RBA keeps interest rates at 4.35%

The Reserve Bank of Australia (RBA) has left the cash rate target unchanged at 4.35%.

According to the central bank, inflation has fallen “substantially” since the peak in 2022, as higher interest rates have been working to bring aggregate demand and supply closer towards balance.

“Measures of underlying inflation are around 3.5%, which is still some way from the 2.5% midpoint of the inflation target,” it says.

“The most recent forecasts published in the November Statement on Monetary Policy (SMP) do not see inflation returning sustainably to the midpoint of the target until 2026. The Board is gaining some confidence that inflationary pressures are declining in line with these recent forecasts, but risks remain.”

Retailers respond

The Australian Retailers Association (ARA) says the RBA’s decision is a missed opportunity to provide much-needed relief for households and businesses facing financial pressures across the festive season.

ARA Chief Industry Affairs Officer Fleur Brown says retailers continue to face the dual challenges of subdued consumer spending and rising business costs.

“Small businesses are particularly vulnerable, grappling with rising costs in all areas, and continuing to feel the squeeze from economic pressures,” she says.

“With the peak trading period now underway, where many discretionary retailers make up to two thirds of their annual profit, a rate cut would have provided retailers with renewed confidence across Christmas and the New Year.

“Retailers have been investing significantly in the Christmas season, from hiring additional staff to introducing new products and festive store displays.

“Retailers employ one in 10 Australians and as a sector, contribute 18% of our national gross domestic product (GDP). The holiday season is crucial to ensure retailers can weather the slower months ahead.

“Retailers also employ tens of thousands of casual workers over this time, providing an important source of additional income for many Australians.”
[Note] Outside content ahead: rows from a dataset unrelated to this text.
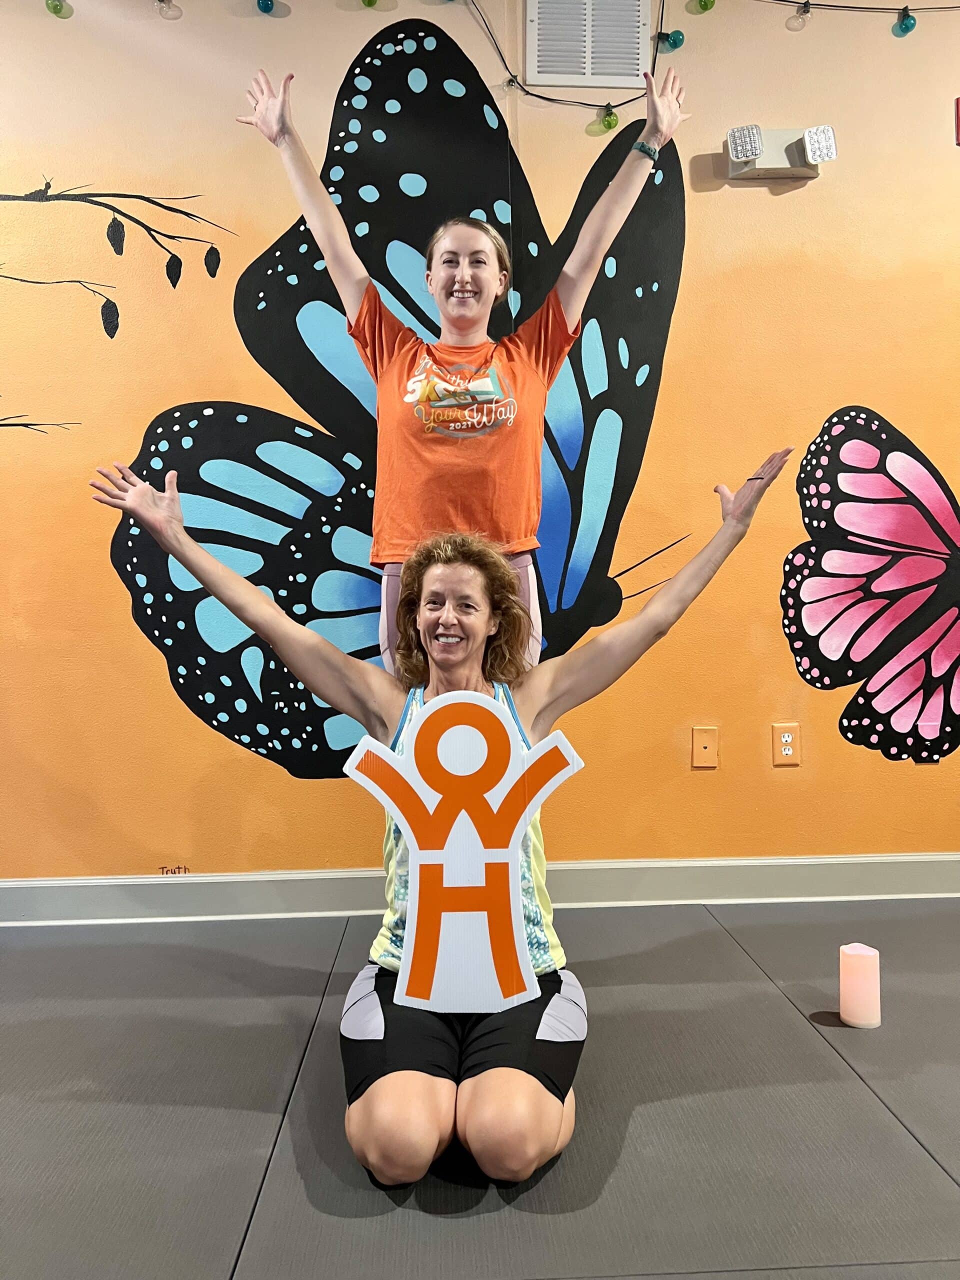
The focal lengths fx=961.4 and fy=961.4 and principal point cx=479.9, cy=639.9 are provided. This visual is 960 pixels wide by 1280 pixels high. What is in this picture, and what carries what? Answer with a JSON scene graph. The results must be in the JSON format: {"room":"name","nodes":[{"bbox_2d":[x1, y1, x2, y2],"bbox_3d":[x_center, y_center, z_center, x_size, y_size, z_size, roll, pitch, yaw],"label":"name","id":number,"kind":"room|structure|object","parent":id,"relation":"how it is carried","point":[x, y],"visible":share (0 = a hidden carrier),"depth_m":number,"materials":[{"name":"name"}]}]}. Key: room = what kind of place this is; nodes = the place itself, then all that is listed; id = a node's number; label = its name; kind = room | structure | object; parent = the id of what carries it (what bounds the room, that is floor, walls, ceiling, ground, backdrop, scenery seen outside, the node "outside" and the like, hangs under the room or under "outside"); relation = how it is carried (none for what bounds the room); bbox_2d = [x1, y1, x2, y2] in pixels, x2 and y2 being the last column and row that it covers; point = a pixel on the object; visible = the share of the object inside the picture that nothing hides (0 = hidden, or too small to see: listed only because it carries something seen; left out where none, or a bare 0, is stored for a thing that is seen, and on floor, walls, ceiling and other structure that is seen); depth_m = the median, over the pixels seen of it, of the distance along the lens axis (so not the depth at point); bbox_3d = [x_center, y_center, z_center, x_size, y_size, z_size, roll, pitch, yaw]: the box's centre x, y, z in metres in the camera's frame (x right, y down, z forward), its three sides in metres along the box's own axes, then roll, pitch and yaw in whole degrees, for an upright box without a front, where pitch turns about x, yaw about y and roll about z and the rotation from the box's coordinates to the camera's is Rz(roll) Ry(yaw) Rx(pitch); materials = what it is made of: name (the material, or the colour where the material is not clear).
{"room":"gym","nodes":[
{"label":"gym","id":0,"kind":"room"},
{"bbox_2d":[0,896,959,1279],"bbox_3d":[0.077,0.843,0.973,5.826,0.089,4.015,0,1,-3],"label":"floor","id":1,"kind":"structure","parent":0,"point":[945,1192],"depth_m":1.60,"materials":[{"name":"grey rubber"}]},
{"bbox_2d":[91,444,800,1191],"bbox_3d":[-0.042,0.205,1.641,1.166,1.155,0.625,0,1,-3],"label":"woman","id":2,"kind":"object","parent":1,"relation":"on","point":[172,549],"visible":0.91,"depth_m":1.56},
{"bbox_2d":[343,694,583,1014],"bbox_3d":[-0.025,0.338,1.518,0.380,0.490,0.047,0,1,-3],"label":"cutout","id":3,"kind":"object","parent":2,"relation":"in","point":[412,856],"visible":0.99,"depth_m":1.51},
{"bbox_2d":[242,41,683,685],"bbox_3d":[-0.035,-0.266,2.125,0.862,1.930,0.518,0,1,-3],"label":"woman","id":4,"kind":"object","parent":1,"relation":"on","point":[465,334],"visible":0.71,"depth_m":2.03},
{"bbox_2d":[839,943,881,1027],"bbox_3d":[0.774,0.700,1.960,0.078,0.153,0.078,0,1,-3],"label":"candle","id":5,"kind":"object","parent":1,"relation":"on","point":[847,1012],"visible":0.98,"depth_m":1.93,"materials":[{"name":"wax"}]},
{"bbox_2d":[0,1,959,886],"bbox_3d":[0.125,-0.678,2.865,7.405,2.901,0.185,0,1,-3],"label":"wall","id":6,"kind":"structure","parent":0,"point":[752,194],"depth_m":2.77,"materials":[{"name":"orange paint"}]},
{"bbox_2d":[44,0,71,17],"bbox_3d":[-1.145,-1.721,2.597,0.055,0.073,0.057,0,1,-3],"label":"light bulb","id":7,"kind":"object","parent":6,"relation":"attached to","point":[54,9],"visible":0.97,"depth_m":2.58,"materials":[{"name":"green glass"}]},
{"bbox_2d":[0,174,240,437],"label":"tree decal","id":8,"kind":"object","parent":6,"relation":"attached to","point":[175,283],"visible":1,"depth_m":2.72,"materials":[{"name":"black paint"}]},
{"bbox_2d":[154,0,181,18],"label":"light bulb","id":9,"kind":"object","parent":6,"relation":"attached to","point":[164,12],"visible":0.99,"depth_m":2.58,"materials":[{"name":"clear glass"}]},
{"bbox_2d":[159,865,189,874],"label":"label","id":10,"kind":"object","parent":6,"relation":"attached to","point":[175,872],"visible":0.91,"depth_m":2.69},
{"bbox_2d":[255,0,276,14],"bbox_3d":[-0.575,-1.715,2.581,0.050,0.067,0.051,0,1,-3],"label":"light bulb","id":11,"kind":"object","parent":6,"relation":"attached to","point":[267,4],"visible":0.98,"depth_m":2.57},
{"bbox_2d":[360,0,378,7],"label":"light bulb","id":12,"kind":"object","parent":6,"relation":"attached to","point":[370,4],"visible":0.97,"depth_m":2.58,"materials":[{"name":"green glass"}]},
{"bbox_2d":[105,26,700,785],"bbox_3d":[-0.149,-0.627,2.719,1.849,2.087,0.031,0,1,-3],"label":"mural","id":13,"kind":"object","parent":6,"relation":"attached to","point":[127,571],"visible":0.83,"depth_m":2.71,"materials":[{"name":"black paint"}]},
{"bbox_2d":[0,853,959,925],"bbox_3d":[0.062,0.707,2.724,5.334,0.122,0.020,0,1,-3],"label":"baseboard","id":14,"kind":"structure","parent":6,"relation":"attached to","point":[25,883],"depth_m":2.71,"materials":[{"name":"paint"}]},
{"bbox_2d":[526,0,653,89],"bbox_3d":[0.306,-1.724,2.712,0.323,0.318,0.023,0,1,-3],"label":"air vent","id":15,"kind":"object","parent":6,"relation":"in","point":[631,71],"visible":0.99,"depth_m":2.71,"materials":[{"name":"white metal"}]},
{"bbox_2d":[691,726,718,768],"bbox_3d":[0.648,0.310,2.763,0.071,0.118,0.014,0,1,-3],"label":"wall plate","id":16,"kind":"object","parent":6,"relation":"attached to","point":[705,740],"visible":0.96,"depth_m":2.76,"materials":[{"name":"orange plastic"}]},
{"bbox_2d":[461,0,959,119],"bbox_3d":[0.547,-1.745,2.700,3.121,0.574,0.193,0,1,-3],"label":"string light","id":17,"kind":"object","parent":6,"relation":"attached to","point":[544,98],"visible":0.93,"depth_m":2.72,"materials":[{"name":"black plastic"}]},
{"bbox_2d":[599,104,618,131],"bbox_3d":[0.373,-1.504,2.768,0.050,0.079,0.052,0,1,-3],"label":"light bulb","id":18,"kind":"object","parent":17,"relation":"hanging from","point":[610,125],"visible":0.95,"depth_m":2.75,"materials":[{"name":"green glass"}]},
{"bbox_2d":[658,29,684,50],"bbox_3d":[0.534,-1.667,2.669,0.060,0.071,0.057,0,1,-3],"label":"light bulb","id":19,"kind":"object","parent":17,"relation":"hanging from","point":[673,38],"visible":0.96,"depth_m":2.65,"materials":[{"name":"teal glass"}]},
{"bbox_2d":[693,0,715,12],"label":"light bulb","id":20,"kind":"object","parent":17,"relation":"hanging from","point":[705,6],"visible":0.98,"depth_m":2.63,"materials":[{"name":"green glass"}]},
{"bbox_2d":[787,2,811,31],"bbox_3d":[0.891,-1.741,2.687,0.057,0.081,0.058,0,1,-3],"label":"light bulb","id":21,"kind":"object","parent":17,"relation":"hanging from","point":[797,25],"visible":0.98,"depth_m":2.67,"materials":[{"name":"clear glass"}]},
{"bbox_2d":[892,7,917,36],"bbox_3d":[1.195,-1.736,2.699,0.060,0.085,0.061,0,1,-3],"label":"light bulb","id":22,"kind":"object","parent":17,"relation":"hanging from","point":[905,30],"visible":0.97,"depth_m":2.68,"materials":[{"name":"teal glass"}]},
{"bbox_2d":[723,124,835,182],"bbox_3d":[0.856,-1.394,2.748,0.297,0.132,0.116,0,1,-3],"label":"emergency light","id":23,"kind":"object","parent":6,"relation":"attached to","point":[803,173],"visible":0.95,"depth_m":2.73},
{"bbox_2d":[771,722,800,765],"bbox_3d":[0.886,0.301,2.782,0.072,0.118,0.010,0,1,-3],"label":"wall socket","id":24,"kind":"object","parent":6,"relation":"attached to","point":[789,738],"visible":0.98,"depth_m":2.78,"materials":[{"name":"plastic"}]},
{"bbox_2d":[786,406,959,769],"bbox_3d":[1.349,-0.157,2.835,1.043,1.077,0.009,0,1,-3],"label":"mural","id":25,"kind":"object","parent":6,"relation":"attached to","point":[924,506],"visible":0.99,"depth_m":2.82,"materials":[{"name":"pink paint"}]},
{"bbox_2d":[954,96,959,145],"bbox_3d":[1.442,-1.497,2.761,0.149,0.142,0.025,0,1,-3],"label":"red sign","id":26,"kind":"object","parent":6,"relation":"attached to","point":[958,122],"visible":0.99,"depth_m":2.77,"materials":[{"name":"red"}]}
]}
Ms Brown adds that the ARA will continue to advocate for relief measures from the federal government to support the sector.
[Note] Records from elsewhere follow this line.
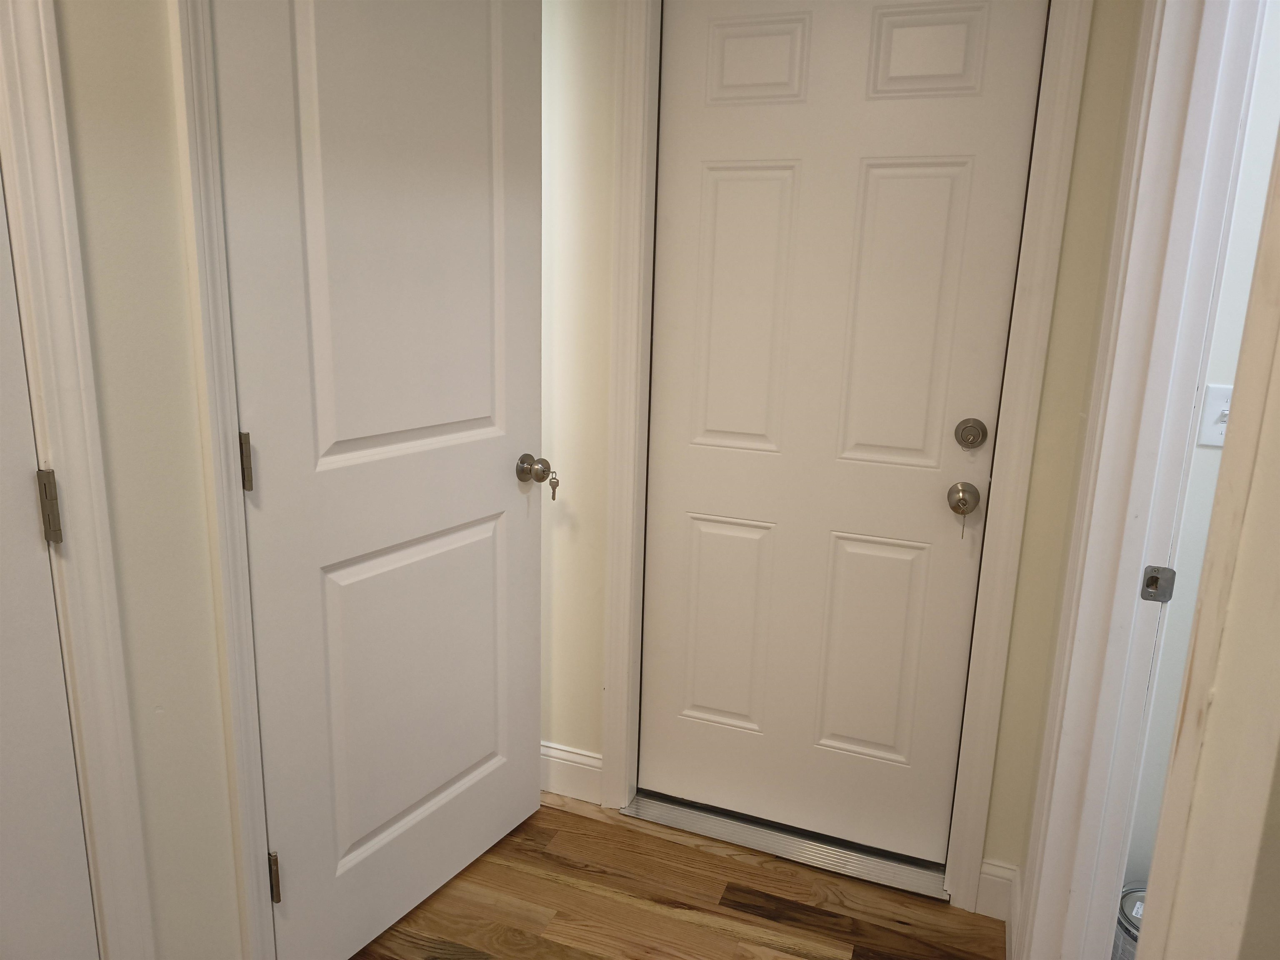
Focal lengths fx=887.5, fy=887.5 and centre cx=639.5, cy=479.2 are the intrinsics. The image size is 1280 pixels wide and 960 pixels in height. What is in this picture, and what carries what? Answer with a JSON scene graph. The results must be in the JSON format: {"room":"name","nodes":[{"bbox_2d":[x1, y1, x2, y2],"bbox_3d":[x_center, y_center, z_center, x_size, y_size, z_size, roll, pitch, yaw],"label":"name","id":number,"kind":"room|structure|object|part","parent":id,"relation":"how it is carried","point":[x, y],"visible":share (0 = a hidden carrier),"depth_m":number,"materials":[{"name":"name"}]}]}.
{"room":"hallway","nodes":[
{"label":"hallway","id":0,"kind":"room"},
{"bbox_2d":[54,0,242,959],"bbox_3d":[-1.068,0.009,0.540,0.118,2.435,3.500,7,14,21],"label":"left wall","id":1,"kind":"structure","parent":0,"point":[88,108],"depth_m":1.29,"materials":[{"name":"beige paint"}]},
{"bbox_2d":[0,0,151,959],"bbox_3d":[-0.896,0.095,0.773,0.019,2.143,0.934,7,14,21],"label":"left door frame","id":2,"kind":"structure","parent":1,"relation":"attached to","point":[107,851],"depth_m":1.15,"materials":[{"name":"white paint"}]},
{"bbox_2d":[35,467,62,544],"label":"door hinge","id":3,"kind":"object","parent":2,"relation":"attached to","point":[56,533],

“We urgently need action to ensure Australia’s $430 billion retail economy not only survives but thrives,” she says.

“It’s vital that retailers – both small and large – are given the confidence to continue investing in their businesses through the critical months ahead.”

Looking ahead

Taking account of recent data, the RBA says its assessment is that monetary policy remains restrictive and is working as anticipated.
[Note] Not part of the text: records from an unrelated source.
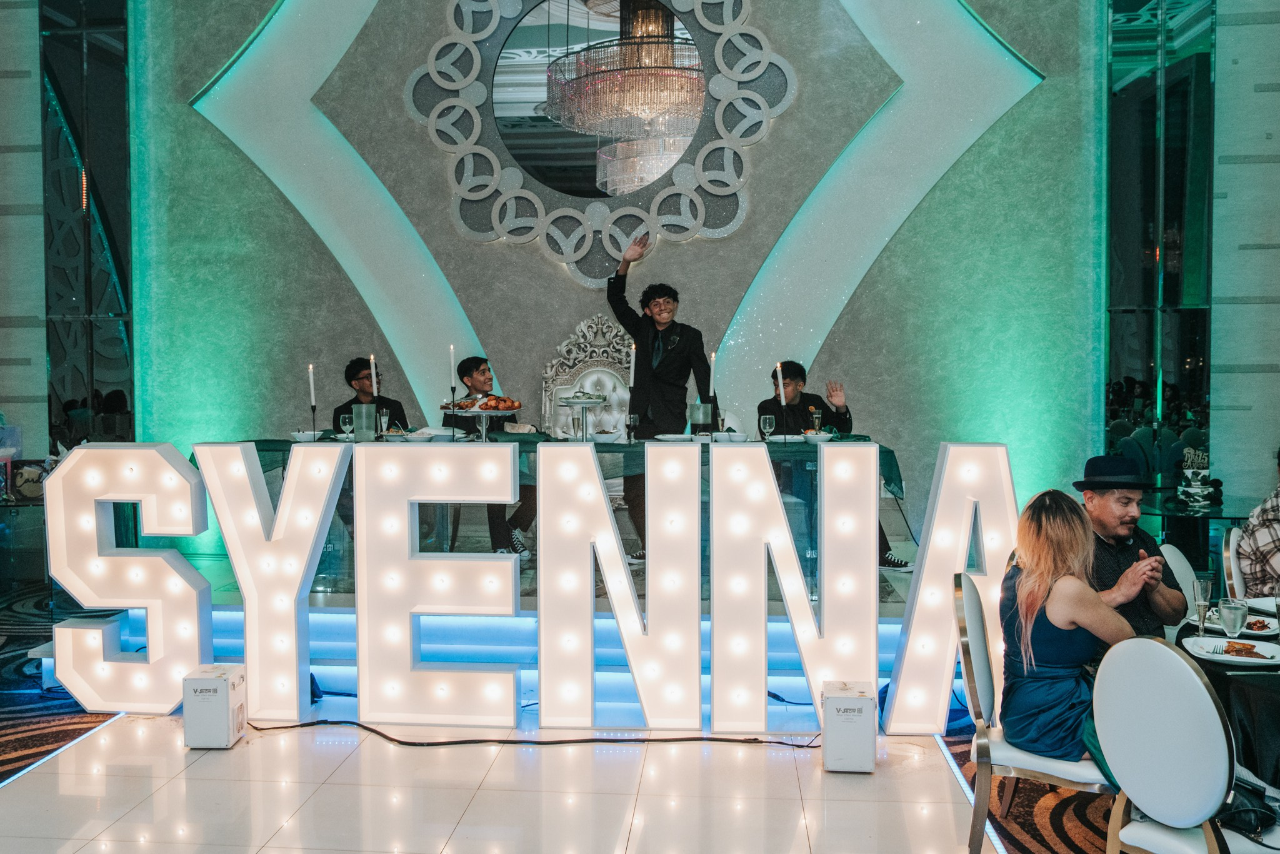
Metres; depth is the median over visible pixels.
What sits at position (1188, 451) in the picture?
cake
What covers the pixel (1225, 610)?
water glass
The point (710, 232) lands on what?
round mirror
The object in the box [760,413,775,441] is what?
wine glass
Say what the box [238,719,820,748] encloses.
cable
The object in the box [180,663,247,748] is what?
white box
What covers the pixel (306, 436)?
bowl
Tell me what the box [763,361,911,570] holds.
man
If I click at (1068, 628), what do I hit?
woman
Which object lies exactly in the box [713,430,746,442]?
bowl
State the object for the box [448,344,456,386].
candle
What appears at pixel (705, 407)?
glass vase
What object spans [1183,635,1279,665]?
plate
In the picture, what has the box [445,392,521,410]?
pastry
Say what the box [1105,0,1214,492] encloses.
glass panel
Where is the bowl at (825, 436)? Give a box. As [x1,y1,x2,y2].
[802,431,835,443]
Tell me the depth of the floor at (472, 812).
3.97 m
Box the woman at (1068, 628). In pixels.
[997,488,1157,773]
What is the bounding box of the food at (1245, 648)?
[1221,639,1263,656]
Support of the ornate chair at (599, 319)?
on the stage
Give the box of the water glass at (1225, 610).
[1218,597,1248,640]
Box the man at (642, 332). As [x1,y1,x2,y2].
[606,233,713,559]
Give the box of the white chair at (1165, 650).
[1091,634,1278,853]
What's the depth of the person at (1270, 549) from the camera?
4.47 m
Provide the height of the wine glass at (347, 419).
0.169 m
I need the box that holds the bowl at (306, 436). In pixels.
[290,430,320,441]
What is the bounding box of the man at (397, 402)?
[330,355,409,433]
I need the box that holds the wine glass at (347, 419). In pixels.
[338,411,353,438]
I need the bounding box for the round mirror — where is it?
[403,0,798,282]
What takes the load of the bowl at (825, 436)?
on the tablecloth at (519, 441)
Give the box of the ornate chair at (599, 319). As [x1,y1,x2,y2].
[538,315,634,438]
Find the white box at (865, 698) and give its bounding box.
[820,680,877,772]
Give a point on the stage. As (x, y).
(236, 615)
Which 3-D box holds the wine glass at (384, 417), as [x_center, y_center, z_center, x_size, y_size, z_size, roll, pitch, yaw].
[-1.327,-0.007,5.744,0.068,0.174,0.068,0,2,5]
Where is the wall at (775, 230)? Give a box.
[113,0,1113,550]
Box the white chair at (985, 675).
[953,566,1115,853]
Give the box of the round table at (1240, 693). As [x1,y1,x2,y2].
[1172,605,1279,788]
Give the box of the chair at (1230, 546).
[1220,525,1248,601]
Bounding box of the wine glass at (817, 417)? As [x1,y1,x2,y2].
[810,406,823,433]
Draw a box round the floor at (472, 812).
[0,571,1116,853]
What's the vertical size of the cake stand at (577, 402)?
0.237 m
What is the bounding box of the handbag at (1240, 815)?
[1216,775,1279,841]
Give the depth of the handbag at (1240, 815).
2.61 m
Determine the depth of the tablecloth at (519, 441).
5.46 m
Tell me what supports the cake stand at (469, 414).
on the tablecloth at (519, 441)
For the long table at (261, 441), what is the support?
on the stage
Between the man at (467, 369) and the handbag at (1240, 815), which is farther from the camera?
the man at (467, 369)
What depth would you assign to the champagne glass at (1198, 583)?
3.31 m
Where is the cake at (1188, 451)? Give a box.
[1176,444,1219,506]
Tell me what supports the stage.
on the floor at (472, 812)
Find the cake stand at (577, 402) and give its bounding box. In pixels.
[551,393,608,440]
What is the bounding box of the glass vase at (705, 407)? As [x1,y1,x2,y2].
[688,403,713,436]
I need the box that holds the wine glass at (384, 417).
[378,408,390,438]
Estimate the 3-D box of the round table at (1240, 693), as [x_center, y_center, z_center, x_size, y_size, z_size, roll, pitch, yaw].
[2.103,1.004,3.208,1.182,0.709,1.196,0,2,5]
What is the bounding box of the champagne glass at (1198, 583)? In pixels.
[1191,574,1213,637]
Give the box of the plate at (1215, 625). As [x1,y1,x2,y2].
[1198,609,1279,635]
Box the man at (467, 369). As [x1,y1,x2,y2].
[448,357,538,560]
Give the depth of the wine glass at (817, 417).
5.59 m
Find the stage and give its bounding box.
[44,570,949,716]
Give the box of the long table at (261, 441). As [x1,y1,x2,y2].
[216,434,908,597]
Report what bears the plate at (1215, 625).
on the round table at (1240, 693)
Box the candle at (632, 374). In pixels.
[628,340,636,385]
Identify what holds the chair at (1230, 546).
on the floor at (472, 812)
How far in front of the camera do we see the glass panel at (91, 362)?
7.47 m
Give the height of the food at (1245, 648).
0.028 m
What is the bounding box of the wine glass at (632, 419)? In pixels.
[625,412,638,441]
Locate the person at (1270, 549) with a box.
[1236,447,1279,596]
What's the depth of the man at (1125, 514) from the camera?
3.87 m
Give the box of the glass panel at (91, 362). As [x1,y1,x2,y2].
[38,0,133,454]
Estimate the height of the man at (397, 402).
0.891 m
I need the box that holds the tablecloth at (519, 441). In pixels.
[212,432,899,503]
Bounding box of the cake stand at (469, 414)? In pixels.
[438,404,519,439]
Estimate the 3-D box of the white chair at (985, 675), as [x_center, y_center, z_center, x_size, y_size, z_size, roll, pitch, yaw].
[1.274,0.911,3.467,0.522,0.869,0.512,1,3,21]
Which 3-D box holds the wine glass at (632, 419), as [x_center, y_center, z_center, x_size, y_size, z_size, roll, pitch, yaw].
[-0.039,0.013,5.679,0.067,0.166,0.066,0,2,5]
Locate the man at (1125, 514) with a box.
[1075,454,1186,633]
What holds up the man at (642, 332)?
on the stage
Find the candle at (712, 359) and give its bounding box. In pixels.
[708,350,718,396]
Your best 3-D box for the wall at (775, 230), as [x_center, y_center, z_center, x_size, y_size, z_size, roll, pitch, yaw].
[-0.249,-1.761,7.162,7.034,5.736,0.311,0,2,5]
“Some of the upside risks to inflation appear to have eased and while the level of aggregate demand still appears to be above the economy’s supply capacity, that gap continues to close,” it says.

“The central projection is for growth in household consumption to increase as income growth rises. September quarter data suggest that both incomes and consumption had recovered a little slower than forecast, but more recent information has suggested a pick-up in consumption in October and November. There is a risk that any pick-up in consumption is slower than expected, resulting in continued subdued output growth and a sharper deterioration in the labour market.

“More broadly, there are uncertainties regarding the lags in the effect of monetary policy and how firms’ pricing decisions and wages will respond to the slow growth in the economy and weak productivity outcomes at a time of excess demand, and while conditions in the labour market remain tight.”

The RBA says, “sustainably returning inflation to target within a reasonable timeframe remains the Board’s highest priority”.